■ **WHAT THE TASK REQUIRES**
Only the lines from the one holding "24 February 2024" through the end of the records below are to be reproduced exactly, and pictures are to be omitted.

■ **EXTRACTED RECORDS**
—————

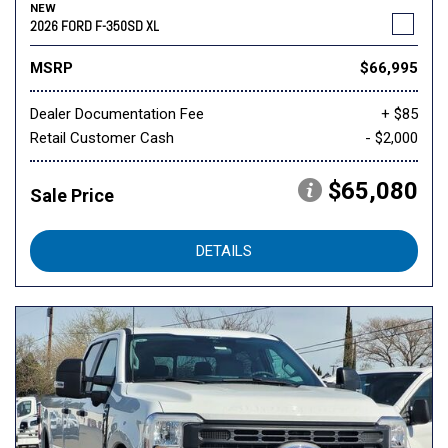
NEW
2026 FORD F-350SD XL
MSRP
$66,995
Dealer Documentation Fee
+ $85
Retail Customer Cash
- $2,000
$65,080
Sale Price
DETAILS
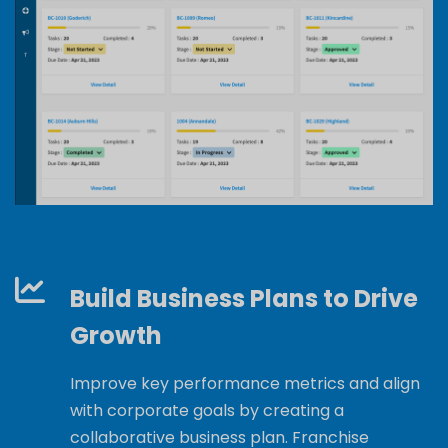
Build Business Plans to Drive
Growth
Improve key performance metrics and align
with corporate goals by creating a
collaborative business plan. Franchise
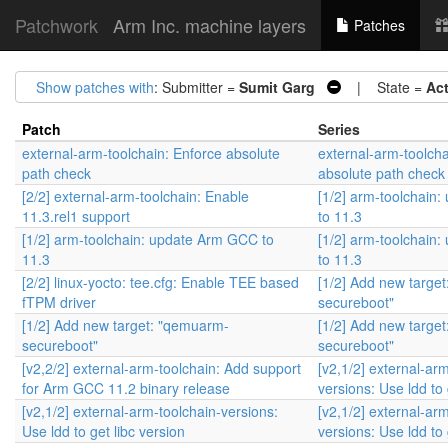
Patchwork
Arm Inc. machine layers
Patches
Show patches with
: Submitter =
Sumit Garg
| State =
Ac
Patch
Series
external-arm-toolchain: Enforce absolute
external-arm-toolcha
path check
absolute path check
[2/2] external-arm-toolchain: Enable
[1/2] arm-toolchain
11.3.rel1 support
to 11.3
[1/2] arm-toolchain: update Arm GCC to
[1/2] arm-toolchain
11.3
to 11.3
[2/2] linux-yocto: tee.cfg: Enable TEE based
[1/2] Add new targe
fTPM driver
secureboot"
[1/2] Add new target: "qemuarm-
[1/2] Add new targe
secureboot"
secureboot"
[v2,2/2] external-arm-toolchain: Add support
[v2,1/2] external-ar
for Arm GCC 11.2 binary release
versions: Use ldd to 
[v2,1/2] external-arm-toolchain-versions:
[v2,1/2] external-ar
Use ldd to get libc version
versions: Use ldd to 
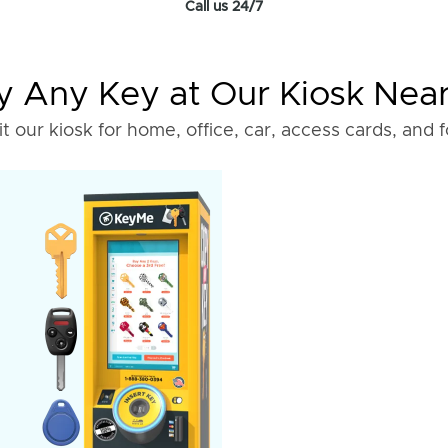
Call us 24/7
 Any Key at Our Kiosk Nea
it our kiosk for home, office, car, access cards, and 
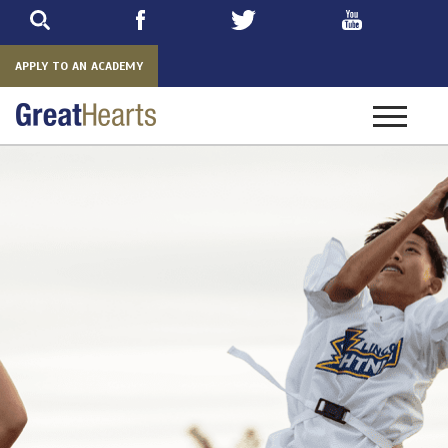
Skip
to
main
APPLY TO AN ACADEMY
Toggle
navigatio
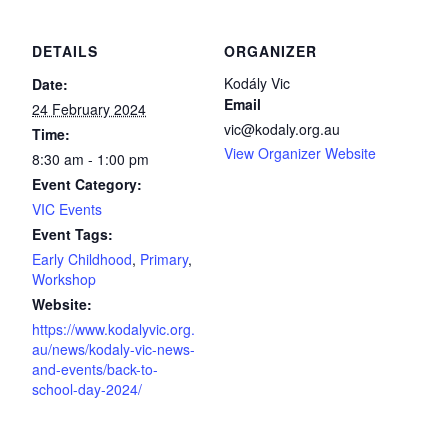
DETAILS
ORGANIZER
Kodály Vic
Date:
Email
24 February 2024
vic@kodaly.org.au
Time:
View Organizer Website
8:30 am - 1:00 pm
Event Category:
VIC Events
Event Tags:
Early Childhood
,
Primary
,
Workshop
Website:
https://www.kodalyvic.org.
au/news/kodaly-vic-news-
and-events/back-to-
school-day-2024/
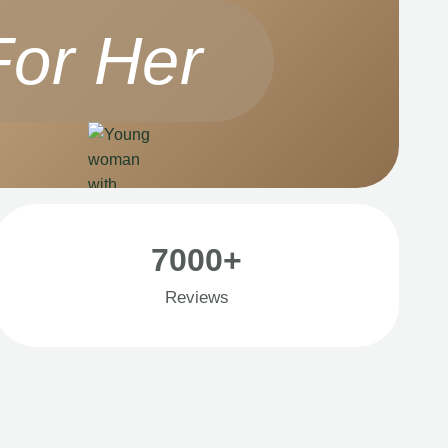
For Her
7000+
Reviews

—————

■ **ANSWER TO THE EXERCISE**
24 February 2024
vic@kodaly.org.au
Time:
View Organizer Website
8:30 am - 1:00 pm
Event Category:
VIC Events
Event Tags:
Early Childhood
,
Primary
,
Workshop
Website:
https://www.kodalyvic.org.
au/news/kodaly-vic-news-
and-events/back-to-
school-day-2024/
For Her
7000+
Reviews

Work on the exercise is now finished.